### Provided data
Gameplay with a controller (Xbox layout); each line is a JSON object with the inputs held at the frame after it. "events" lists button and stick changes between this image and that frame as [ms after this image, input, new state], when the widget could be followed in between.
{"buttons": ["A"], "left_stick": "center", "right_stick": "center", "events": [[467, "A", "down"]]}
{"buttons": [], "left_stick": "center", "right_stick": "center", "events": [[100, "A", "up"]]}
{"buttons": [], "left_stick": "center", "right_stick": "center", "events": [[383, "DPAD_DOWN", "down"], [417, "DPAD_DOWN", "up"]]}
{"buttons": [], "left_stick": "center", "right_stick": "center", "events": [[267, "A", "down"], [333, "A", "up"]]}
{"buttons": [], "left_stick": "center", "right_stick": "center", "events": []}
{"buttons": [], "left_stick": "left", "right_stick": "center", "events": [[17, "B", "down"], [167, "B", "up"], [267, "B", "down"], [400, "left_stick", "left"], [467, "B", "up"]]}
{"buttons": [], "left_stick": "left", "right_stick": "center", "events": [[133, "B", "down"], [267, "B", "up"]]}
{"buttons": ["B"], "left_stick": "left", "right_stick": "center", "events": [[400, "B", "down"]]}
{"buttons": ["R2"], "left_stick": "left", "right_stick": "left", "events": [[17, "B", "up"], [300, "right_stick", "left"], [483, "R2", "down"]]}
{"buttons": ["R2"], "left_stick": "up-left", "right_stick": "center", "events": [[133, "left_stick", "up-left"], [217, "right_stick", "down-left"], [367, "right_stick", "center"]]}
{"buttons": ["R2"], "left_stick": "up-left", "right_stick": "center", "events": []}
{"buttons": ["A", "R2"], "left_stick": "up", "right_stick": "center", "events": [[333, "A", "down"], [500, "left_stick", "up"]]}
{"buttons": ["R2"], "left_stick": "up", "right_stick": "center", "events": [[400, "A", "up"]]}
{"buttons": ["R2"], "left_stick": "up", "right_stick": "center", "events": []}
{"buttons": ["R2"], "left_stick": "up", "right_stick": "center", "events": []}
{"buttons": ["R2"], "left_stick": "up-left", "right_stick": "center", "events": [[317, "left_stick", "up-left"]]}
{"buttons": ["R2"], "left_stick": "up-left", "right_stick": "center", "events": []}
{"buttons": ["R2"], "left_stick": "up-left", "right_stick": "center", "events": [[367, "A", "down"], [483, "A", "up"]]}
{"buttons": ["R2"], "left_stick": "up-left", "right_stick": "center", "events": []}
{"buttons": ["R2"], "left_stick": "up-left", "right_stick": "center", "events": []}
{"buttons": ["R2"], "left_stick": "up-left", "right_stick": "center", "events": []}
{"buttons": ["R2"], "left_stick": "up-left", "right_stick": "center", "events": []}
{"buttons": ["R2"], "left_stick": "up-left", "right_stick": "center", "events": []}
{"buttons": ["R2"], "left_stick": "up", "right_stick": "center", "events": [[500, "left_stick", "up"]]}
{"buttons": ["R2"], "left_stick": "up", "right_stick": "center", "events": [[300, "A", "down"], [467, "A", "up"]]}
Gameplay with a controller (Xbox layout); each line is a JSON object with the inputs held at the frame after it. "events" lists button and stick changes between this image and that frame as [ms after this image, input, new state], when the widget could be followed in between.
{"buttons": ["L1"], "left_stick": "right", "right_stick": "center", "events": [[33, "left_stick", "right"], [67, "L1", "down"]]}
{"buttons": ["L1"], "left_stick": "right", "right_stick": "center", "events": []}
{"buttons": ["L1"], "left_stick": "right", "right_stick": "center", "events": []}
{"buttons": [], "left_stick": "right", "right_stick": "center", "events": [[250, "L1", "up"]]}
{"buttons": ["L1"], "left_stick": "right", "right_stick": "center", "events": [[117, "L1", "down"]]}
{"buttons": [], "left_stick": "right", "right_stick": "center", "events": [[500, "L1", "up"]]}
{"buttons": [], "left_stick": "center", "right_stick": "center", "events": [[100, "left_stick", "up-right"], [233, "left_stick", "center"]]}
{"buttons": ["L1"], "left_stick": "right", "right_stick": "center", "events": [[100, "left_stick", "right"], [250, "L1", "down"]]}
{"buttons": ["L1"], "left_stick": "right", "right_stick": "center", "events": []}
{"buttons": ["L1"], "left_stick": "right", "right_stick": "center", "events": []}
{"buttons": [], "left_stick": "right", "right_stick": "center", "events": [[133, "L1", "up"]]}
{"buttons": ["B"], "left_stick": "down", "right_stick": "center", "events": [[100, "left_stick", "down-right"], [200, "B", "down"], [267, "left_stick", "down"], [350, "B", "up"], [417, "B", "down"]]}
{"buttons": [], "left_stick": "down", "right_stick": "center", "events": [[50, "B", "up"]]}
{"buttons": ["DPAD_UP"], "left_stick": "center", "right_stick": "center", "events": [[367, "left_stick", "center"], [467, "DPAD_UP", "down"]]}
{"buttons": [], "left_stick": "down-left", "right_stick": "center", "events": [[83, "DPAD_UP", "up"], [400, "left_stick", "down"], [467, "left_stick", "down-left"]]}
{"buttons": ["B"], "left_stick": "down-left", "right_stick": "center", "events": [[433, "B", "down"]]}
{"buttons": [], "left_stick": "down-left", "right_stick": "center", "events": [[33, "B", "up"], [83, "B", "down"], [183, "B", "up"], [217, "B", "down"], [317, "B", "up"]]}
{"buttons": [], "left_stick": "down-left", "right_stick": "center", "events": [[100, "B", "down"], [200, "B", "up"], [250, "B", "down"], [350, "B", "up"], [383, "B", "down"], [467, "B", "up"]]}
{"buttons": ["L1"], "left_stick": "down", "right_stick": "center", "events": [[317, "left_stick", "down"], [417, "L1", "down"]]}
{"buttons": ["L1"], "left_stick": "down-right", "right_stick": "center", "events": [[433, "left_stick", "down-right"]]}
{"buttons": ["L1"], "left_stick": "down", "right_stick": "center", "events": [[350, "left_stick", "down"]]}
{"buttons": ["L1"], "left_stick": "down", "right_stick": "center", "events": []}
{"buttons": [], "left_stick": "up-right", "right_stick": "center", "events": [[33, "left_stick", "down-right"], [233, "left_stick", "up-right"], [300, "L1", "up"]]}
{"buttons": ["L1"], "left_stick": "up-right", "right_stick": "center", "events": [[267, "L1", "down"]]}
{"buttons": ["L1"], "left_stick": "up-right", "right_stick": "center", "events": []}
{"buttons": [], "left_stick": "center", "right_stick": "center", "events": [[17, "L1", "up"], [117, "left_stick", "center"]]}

### Try it
Every line of the material above should be set down again exactly.

### Written solution
Gameplay with a controller (Xbox layout); each line is a JSON object with the inputs held at the frame after it. "events" lists button and stick changes between this image and that frame as [ms after this image, input, new state], when the widget could be followed in between.
{"buttons": ["A"], "left_stick": "center", "right_stick": "center", "events": [[467, "A", "down"]]}
{"buttons": [], "left_stick": "center", "right_stick": "center", "events": [[100, "A", "up"]]}
{"buttons": [], "left_stick": "center", "right_stick": "center", "events": [[383, "DPAD_DOWN", "down"], [417, "DPAD_DOWN", "up"]]}
{"buttons": [], "left_stick": "center", "right_stick": "center", "events": [[267, "A", "down"], [333, "A", "up"]]}
{"buttons": [], "left_stick": "center", "right_stick": "center", "events": []}
{"buttons": [], "left_stick": "left", "right_stick": "center", "events": [[17, "B", "down"], [167, "B", "up"], [267, "B", "down"], [400, "left_stick", "left"], [467, "B", "up"]]}
{"buttons": [], "left_stick": "left", "right_stick": "center", "events": [[133, "B", "down"], [267, "B", "up"]]}
{"buttons": ["B"], "left_stick": "left", "right_stick": "center", "events": [[400, "B", "down"]]}
{"buttons": ["R2"], "left_stick": "left", "right_stick": "left", "events": [[17, "B", "up"], [300, "right_stick", "left"], [483, "R2", "down"]]}
{"buttons": ["R2"], "left_stick": "up-left", "right_stick": "center", "events": [[133, "left_stick", "up-left"], [217, "right_stick", "down-left"], [367, "right_stick", "center"]]}
{"buttons": ["R2"], "left_stick": "up-left", "right_stick": "center", "events": []}
{"buttons": ["A", "R2"], "left_stick": "up", "right_stick": "center", "events": [[333, "A", "down"], [500, "left_stick", "up"]]}
{"buttons": ["R2"], "left_stick": "up", "right_stick": "center", "events": [[400, "A", "up"]]}
{"buttons": ["R2"], "left_stick": "up", "right_stick": "center", "events": []}
{"buttons": ["R2"], "left_stick": "up", "right_stick": "center", "events": []}
{"buttons": ["R2"], "left_stick": "up-left", "right_stick": "center", "events": [[317, "left_stick", "up-left"]]}
{"buttons": ["R2"], "left_stick": "up-left", "right_stick": "center", "events": []}
{"buttons": ["R2"], "left_stick": "up-left", "right_stick": "center", "events": [[367, "A", "down"], [483, "A", "up"]]}
{"buttons": ["R2"], "left_stick": "up-left", "right_stick": "center", "events": []}
{"buttons": ["R2"], "left_stick": "up-left", "right_stick": "center", "events": []}
{"buttons": ["R2"], "left_stick": "up-left", "right_stick": "center", "events": []}
{"buttons": ["R2"], "left_stick": "up-left", "right_stick": "center", "events": []}
{"buttons": ["R2"], "left_stick": "up-left", "right_stick": "center", "events": []}
{"buttons": ["R2"], "left_stick": "up", "right_stick": "center", "events": [[500, "left_stick", "up"]]}
{"buttons": ["R2"], "left_stick": "up", "right_stick": "center", "events": [[300, "A", "down"], [467, "A", "up"]]}
Gameplay with a controller (Xbox layout); each line is a JSON object with the inputs held at the frame after it. "events" lists button and stick changes between this image and that frame as [ms after this image, input, new state], when the widget could be followed in between.
{"buttons": ["L1"], "left_stick": "right", "right_stick": "center", "events": [[33, "left_stick", "right"], [67, "L1", "down"]]}
{"buttons": ["L1"], "left_stick": "right", "right_stick": "center", "events": []}
{"buttons": ["L1"], "left_stick": "right", "right_stick": "center", "events": []}
{"buttons": [], "left_stick": "right", "right_stick": "center", "events": [[250, "L1", "up"]]}
{"buttons": ["L1"], "left_stick": "right", "right_stick": "center", "events": [[117, "L1", "down"]]}
{"buttons": [], "left_stick": "right", "right_stick": "center", "events": [[500, "L1", "up"]]}
{"buttons": [], "left_stick": "center", "right_stick": "center", "events": [[100, "left_stick", "up-right"], [233, "left_stick", "center"]]}
{"buttons": ["L1"], "left_stick": "right", "right_stick": "center", "events": [[100, "left_stick", "right"], [250, "L1", "down"]]}
{"buttons": ["L1"], "left_stick": "right", "right_stick": "center", "events": []}
{"buttons": ["L1"], "left_stick": "right", "right_stick": "center", "events": []}
{"buttons": [], "left_stick": "right", "right_stick": "center", "events": [[133, "L1", "up"]]}
{"buttons": ["B"], "left_stick": "down", "right_stick": "center", "events": [[100, "left_stick", "down-right"], [200, "B", "down"], [267, "left_stick", "down"], [350, "B", "up"], [417, "B", "down"]]}
{"buttons": [], "left_stick": "down", "right_stick": "center", "events": [[50, "B", "up"]]}
{"buttons": ["DPAD_UP"], "left_stick": "center", "right_stick": "center", "events": [[367, "left_stick", "center"], [467, "DPAD_UP", "down"]]}
{"buttons": [], "left_stick": "down-left", "right_stick": "center", "events": [[83, "DPAD_UP", "up"], [400, "left_stick", "down"], [467, "left_stick", "down-left"]]}
{"buttons": ["B"], "left_stick": "down-left", "right_stick": "center", "events": [[433, "B", "down"]]}
{"buttons": [], "left_stick": "down-left", "right_stick": "center", "events": [[33, "B", "up"], [83, "B", "down"], [183, "B", "up"], [217, "B", "down"], [317, "B", "up"]]}
{"buttons": [], "left_stick": "down-left", "right_stick": "center", "events": [[100, "B", "down"], [200, "B", "up"], [250, "B", "down"], [350, "B", "up"], [383, "B", "down"], [467, "B", "up"]]}
{"buttons": ["L1"], "left_stick": "down", "right_stick": "center", "events": [[317, "left_stick", "down"], [417, "L1", "down"]]}
{"buttons": ["L1"], "left_stick": "down-right", "right_stick": "center", "events": [[433, "left_stick", "down-right"]]}
{"buttons": ["L1"], "left_stick": "down", "right_stick": "center", "events": [[350, "left_stick", "down"]]}
{"buttons": ["L1"], "left_stick": "down", "right_stick": "center", "events": []}
{"buttons": [], "left_stick": "up-right", "right_stick": "center", "events": [[33, "left_stick", "down-right"], [233, "left_stick", "up-right"], [300, "L1", "up"]]}
{"buttons": ["L1"], "left_stick": "up-right", "right_stick": "center", "events": [[267, "L1", "down"]]}
{"buttons": ["L1"], "left_stick": "up-right", "right_stick": "center", "events": []}
{"buttons": [], "left_stick": "center", "right_stick": "center", "events": [[17, "L1", "up"], [117, "left_stick", "center"]]}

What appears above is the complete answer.